A análise da microbiota de 30 doentes com mPDAC revelou diferenças entre os doentes R e NR. A transferência da microbiota dos doentes R para ratinhos com tumores pancreáticos reduziu o tamanho dos tumores após a quimioterapia. O metabolito triptofano 3-IAA foi enriquecido tanto nos doentes R como nos ratinhos com microbiota R, contribuindo potencialmente para a resposta à quimioterapia.

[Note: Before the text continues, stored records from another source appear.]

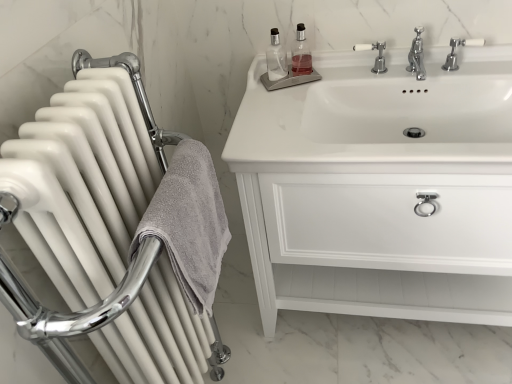
Identify the location of vacant region to the left of white ceramic tap at upper center, the first tap positioned from the left. The width and height of the screenshot is (512, 384). (315, 81).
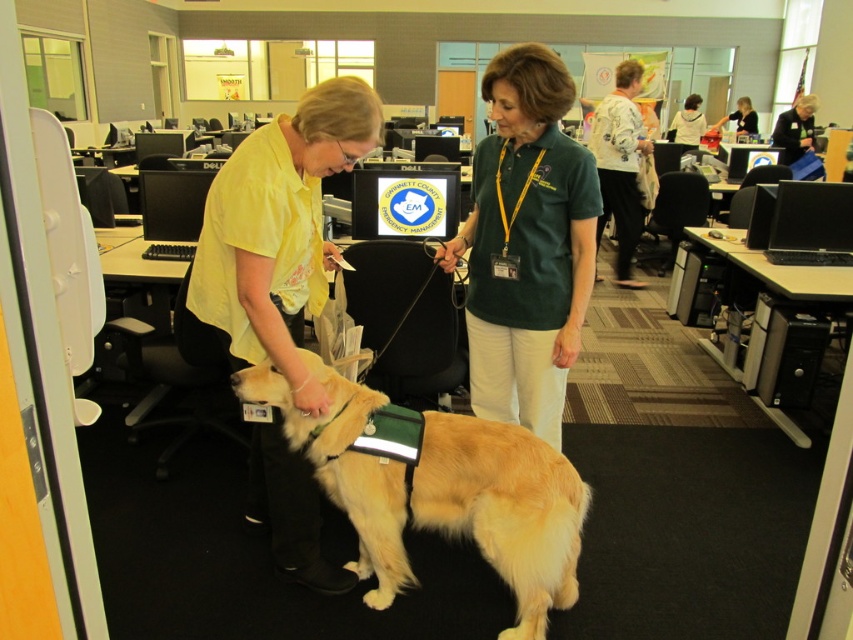
Question: Can you confirm if black shirt at upper right is wider than dark hair at center?

Choices:
 (A) yes
 (B) no

Answer: (A)

Question: Does golden fur dog at center have a greater width compared to white textured shirt at upper center?

Choices:
 (A) no
 (B) yes

Answer: (B)

Question: Which object appears closest to the camera in this image?

Choices:
 (A) black shirt at upper right
 (B) golden fur dog at center
 (C) yellow shirt at center
 (D) green shirt at center

Answer: (C)

Question: Which of the following is the farthest from the observer?

Choices:
 (A) green shirt at center
 (B) dark hair at center
 (C) golden fur dog at center
 (D) black shirt at upper right

Answer: (B)

Question: Does green shirt at center come in front of golden fur dog at center?

Choices:
 (A) yes
 (B) no

Answer: (B)

Question: Which point is farther from the camera taking this photo?

Choices:
 (A) (631, 147)
 (B) (805, 113)

Answer: (B)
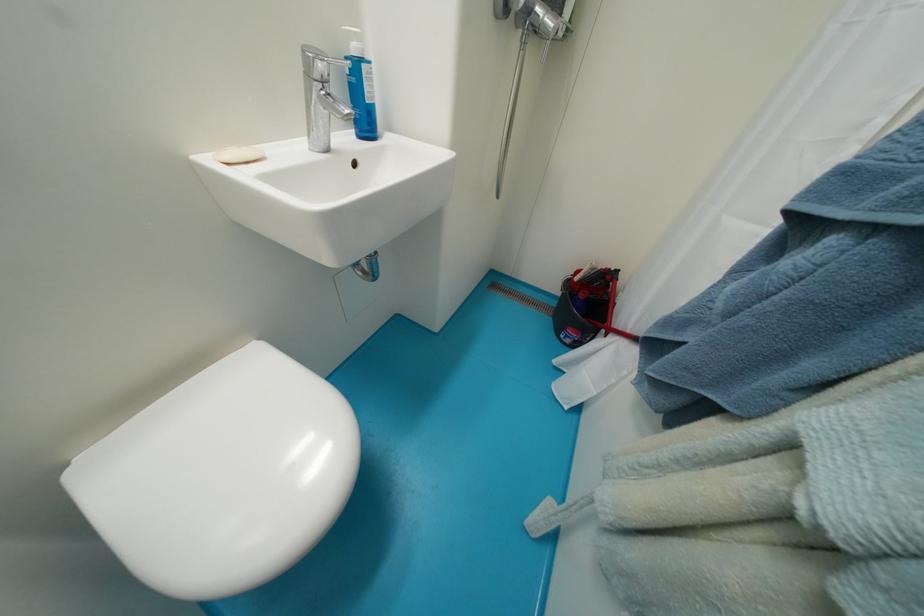
The height and width of the screenshot is (616, 924). Describe the element at coordinates (614, 330) in the screenshot. I see `a red bucket handle` at that location.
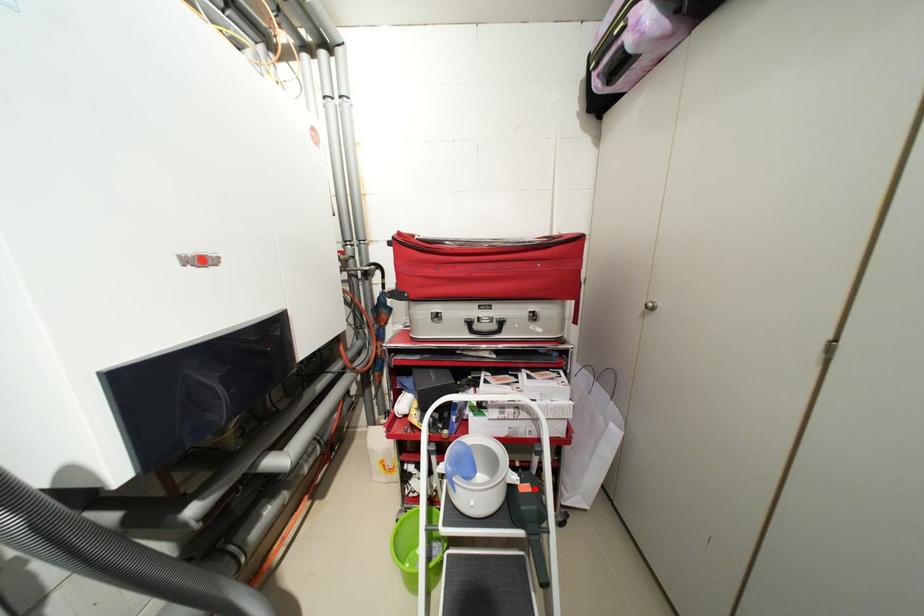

A administração de 3-IAA melhorou a eficácia da quimioterapia em ratinhos (figura 1). A análise das células imunitárias nos ratinhos revelou um aumento das células T CD8+ e uma diminuição dos neutrófilos nos ratinhos com um microbiota associado a uma boa resposta à quimioterapia. O 3-IAA afetou a MPO dos neutrófilos, reduzindo assim a sua sobrevivência. A combinação de 3-IAA e quimioterapia reduziu o número de neutrófilos e inibiu o crescimento do tumor, com a MPO a desempenhar um papel crucial. Foi sugerido que a MPO induz a produção de ROS, levando à morte celular durante a quimioterapia. Experiências in vitro mostraram que o 3-IAA aumentou os níveis de ROS (espécies reativas de oxigénio). Este efeito foi confirmado in vivo e a inibição das ROS pela N-acetilcisteína eliminou a eficácia do FIRINOX em ratinhos com níveis elevados de 3-IAA. Os autores mostraram então que o efeito do 3-IAA estava ligado a uma regulação negativa da autofagia. Por fim, concentrações séricas elevadas de 3-IAA foram correlacionadas com uma redução da contagem de neutrófilos e uma melhoria da sobrevivência em duas coortes de doentes humanos.
Quais são as consequências práticas?
A microbiota intestinal tem um efeito sobre a resposta à quimioterapia. Entre os mecanismos envolvidos, este estudo demonstra o papel dos metabolitos microbianos, particularmente os metabolitos do triptofano. Entre estes, o 3-IAA não só é um marcador preditivo da resposta à quimioterapia no PDAC, como também pode representar uma molécula terapêutica adjuvante.
CONCLUSÃO
A microbiota intestinal tem um efeito sobre a resposta à quimioterapia no PDAC. Um dos seus metabolitos, o 3-IAA, é preditivo de uma boa resposta à quimioterapia e aumenta o seu efeito induzindo a acumulação de ROS e reduzindo a autofagia das células cancerígenas.
1.Tintelnot J, Xu Y, Lesker TR, et al. Microbiota-derived 3-IAA influences chemotherapy efficacy in pancreatic cancer. Nature 2023 ; 615 : 168-74.
2. Baruch EN, Youngster I, Ben-Betzalel G, et al. Fecal microbiota transplant promotes response in immunotherapy-refractory melanoma patients. Science 2021 ; 371 : 602-9.
3. Spencer CN, McQuade JL, Gopalakrishnan V, et al. Dietary fiber and probiotics influence the gut microbiome and melanoma immunotherapy response. Science 2021 ; 374 : 1632-40.
4. Thomas RM, Jobin, C. Microbiota in pancreatic health and disease: the next frontier in microbiome research. Nat Rev Gastroenterol Hepatol 2020 ; 17 : 53-64.